How does Belgium's UPC Local Division in Brussels work?
The UPC Local Division in Brussels handles patent infringement and validity disputes for Belgium (and Luxembourg, which shares the Brussels seat). Key features of the Brussels UPC Local Division: (1) Jurisdiction: the Brussels UPC Local Division has jurisdiction over infringement actions where the infringement occurred in Belgium or Luxembourg, and over invalidity/revocation counterclaims in those actions. It can issue pan-European injunctions, orders for seizure, and declarations of non-infringement for Unitary Patents and European patents with unitary effect, with enforcement in all UPC participating EU member states; (2) Language of proceedings: proceedings at the Brussels UPC Local Division can be conducted in French, Dutch, German, or English — consistent with Belgium's four national languages (French, Dutch, German, and de facto English as EU lingua franca).

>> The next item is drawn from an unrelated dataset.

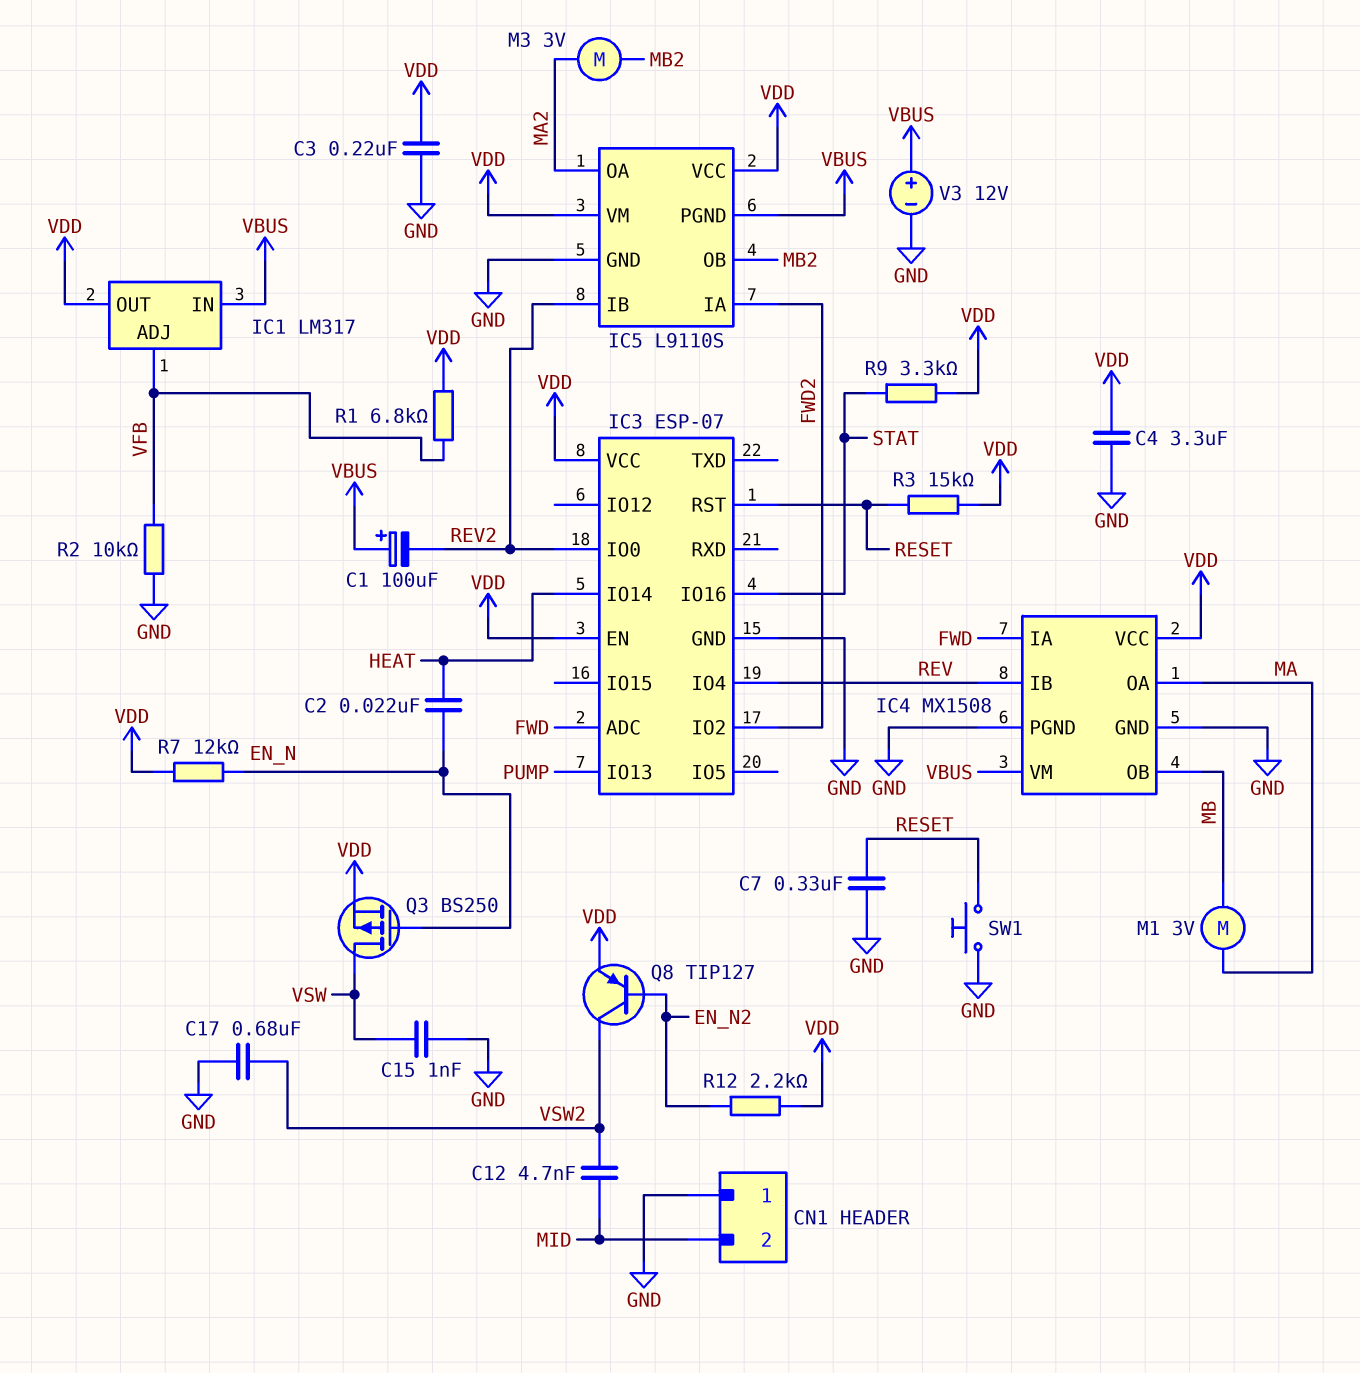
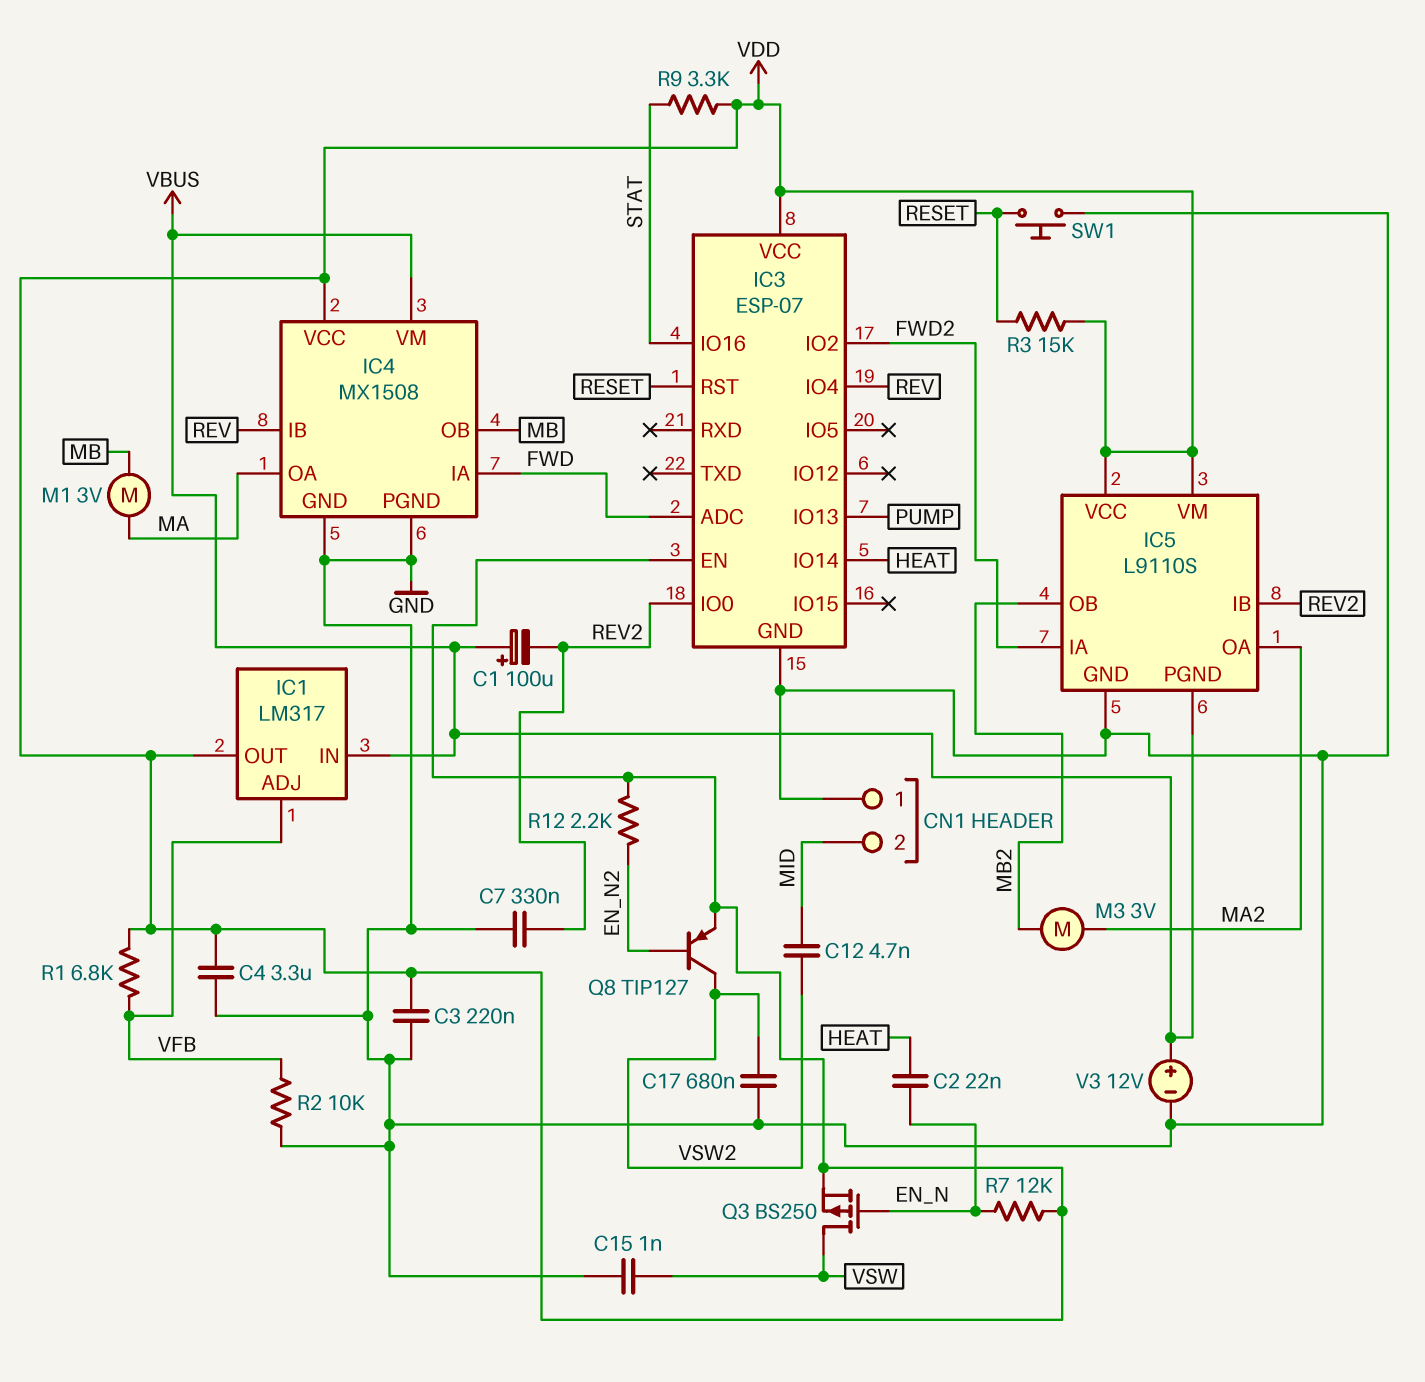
C7: 330nF (GND, RESET) -> 330nF (GND, REV2)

The language flexibility reflects Brussels' multicultural EU capital status; (3) Judges: the UPC Local Division uses a panel consisting of legally qualified judges (likely Belgian judges with patent expertise) supplemented by technically qualified judges (European Patent Judges with technical backgrounds in relevant fields). The multi-judge approach combines legal and scientific expertise; (4) Significance for EU pharma: given Brussels' role as the EU capital and the headquarters of the pharmaceutical industry lobbying and regulatory affairs functions (EFPIA — European Federation of Pharmaceutical Industries and Associations is headquartered in Brussels), the Brussels UPC Local Division will likely see disputes between major pharmaceutical companies (originator vs. generic, originator vs. biosimilar manufacturer) where EU-wide commercial consequences are at stake. A Brussels UPC injunction covers Belgium and Luxembourg directly, but more importantly, a Unitary Patent infringement finding issued by any UPC Local Division is EU-wide in effect; (5) Relationship to Belgian courts: national Belgian courts (in particular, the Brussels Enterprise Court — Tribunal de l'entreprise de Bruxelles) retain jurisdiction over purely national patent disputes (Belgian national patents, pre-UPC European patents for which unitary effect was not registered). The UPC and national courts have concurrent jurisdictions during the seven-year transitional period.